§ **AVAILABLE DATA**
- Opening Delimiter -

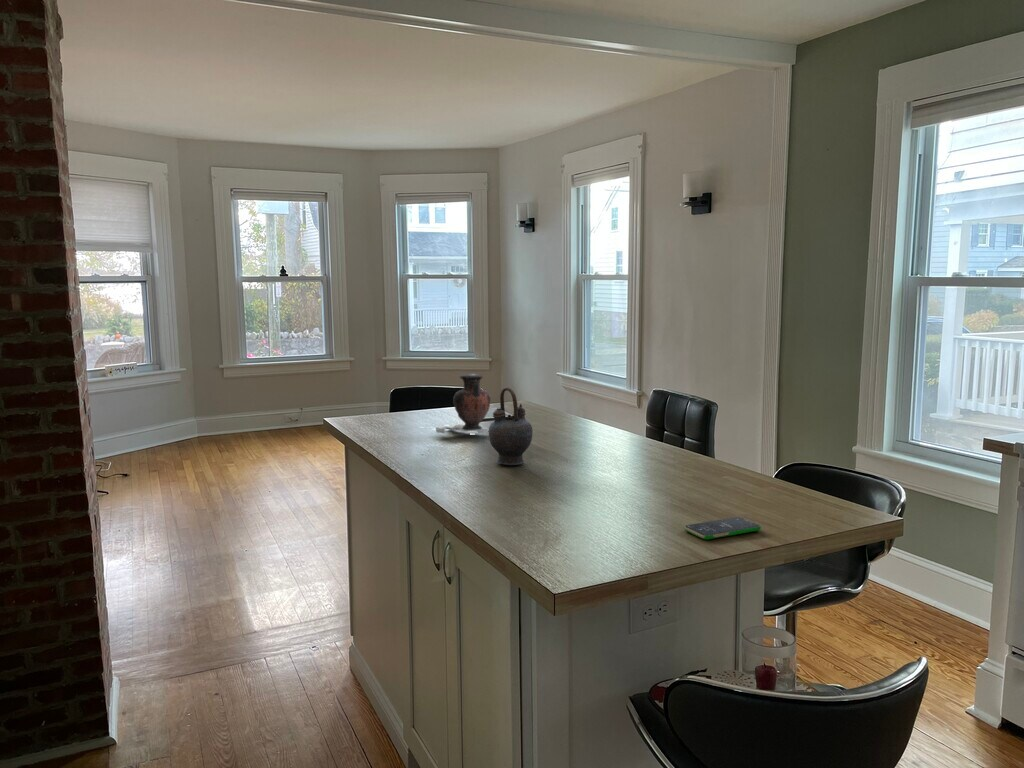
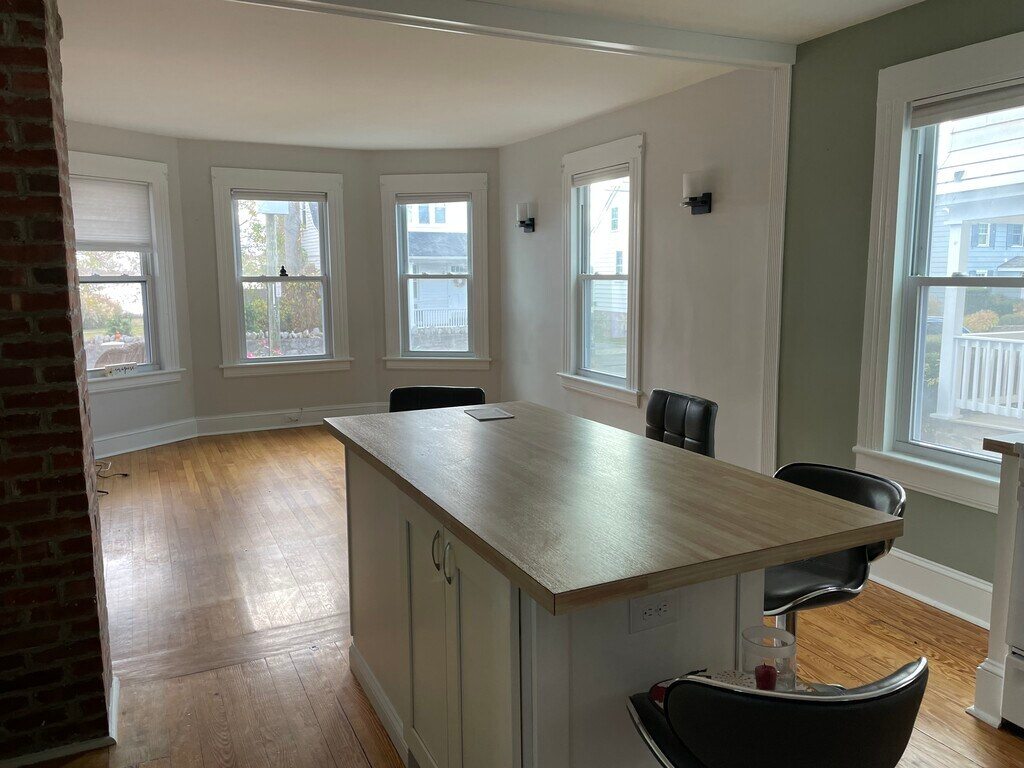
- vase [434,373,492,435]
- smartphone [683,516,762,540]
- teapot [488,386,534,466]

- Closing Delimiter -

§ **EXERCISE PROMPT**
Above is a listing with pictures. Write it out exactly without them.

§ **RESULT**
- vase [434,373,492,435]
- smartphone [683,516,762,540]
- teapot [488,386,534,466]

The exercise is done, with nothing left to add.